Organization skills can do a lot for kids. When it comes to school, organization is essential for keeping track of homework, projects and study schedules. But that means organization itself can feel like something of a chore for many kids. That’s why it can be helpful to teach your kids organization skills by starting with hobbies and extra-curricular activities. Learning to organize something they love can help kids internalize good habits that they can later apply to school, work and life in general.
There are three organizational requirements that most kids’ activities share, whether they’re sports, arts or technology-oriented: scheduling, materials and practice. Here’s how you can teach organization through each one.
Parents are usually the ones making sure kids get where they need to go on time, but that doesn’t mean kids can’t share some of the responsibility.
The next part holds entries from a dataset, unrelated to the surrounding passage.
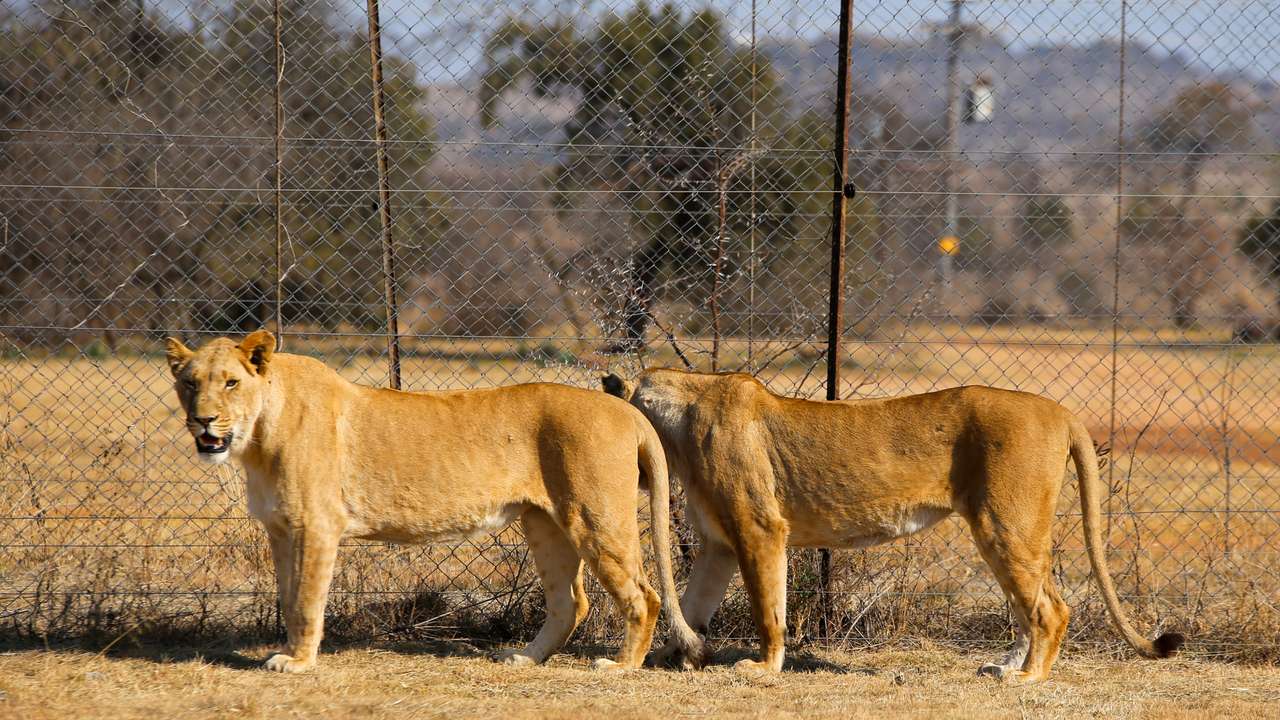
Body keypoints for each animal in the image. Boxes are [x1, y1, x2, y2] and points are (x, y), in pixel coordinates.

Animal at [164, 330, 703, 673]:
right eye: (189, 383)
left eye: (231, 382)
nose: (203, 420)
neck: (256, 438)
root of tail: (626, 410)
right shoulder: (280, 528)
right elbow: (287, 595)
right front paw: (290, 653)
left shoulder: (317, 526)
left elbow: (305, 601)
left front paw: (296, 662)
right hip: (545, 524)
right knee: (570, 602)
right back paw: (524, 657)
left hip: (596, 518)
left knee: (644, 595)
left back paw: (621, 666)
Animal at [601, 368, 1183, 683]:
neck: (678, 425)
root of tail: (1062, 411)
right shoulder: (719, 545)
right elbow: (695, 605)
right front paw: (672, 655)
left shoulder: (760, 529)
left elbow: (769, 612)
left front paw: (762, 668)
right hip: (998, 531)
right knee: (1028, 609)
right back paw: (1003, 667)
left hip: (1007, 525)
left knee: (1051, 608)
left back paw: (1027, 677)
Depending on the age of the child, lots of kids can at least contribute to the schedule, whether it’s something as simple as marking the next lesson or practice on the family calendar with a Post-it® Super Sticky Note, or as complex as keeping track of their own schedules and letting parents know when they’ll need a ride to a lesson.
There’s almost no activity kids do that doesn’t require materials – sports equipment (sometimes lots!), art supplies, sheet music, costumes or uniforms, among others. Giving kids the responsibility for their own equipment at an early age is a great way to teach them that organization can have a big impact. For younger children, it might be as simple asking them what they need for practice and creating a checklist on a Post-it® List Note that they can mark off as they get their bag or backpack ready. For older kids, it could extend to having them do their own laundry, pack their own bags and get them out to the car at the right time.
Many extra-curriculars, especially the arts, require lots of solo practice, studying and memorization. A good way for kids to start to get a handle on keeping track of lots of information is to color-code assignments or passages by priority. That sounds complicated, but it’s really pretty simple – just have kids add Post-it® Flags in their favorite colors to the biggest priority items (a piece of music for the next lesson, a page of a sports playbook or the next page of a script he or she has to learn). Older kids can add other layers of color-coding to indicate second and third priorities, as well as breaking complicated items down into parts in order to better isolate areas to concentrate on.
Simple steps like these can help instill the habits of organization in kids before they ever start formally learning what it means to outline, file or keep calendars. And when it comes time to keep track of the really important stuff, chances are they’ll be better prepared to take charge and make sure everything gets done.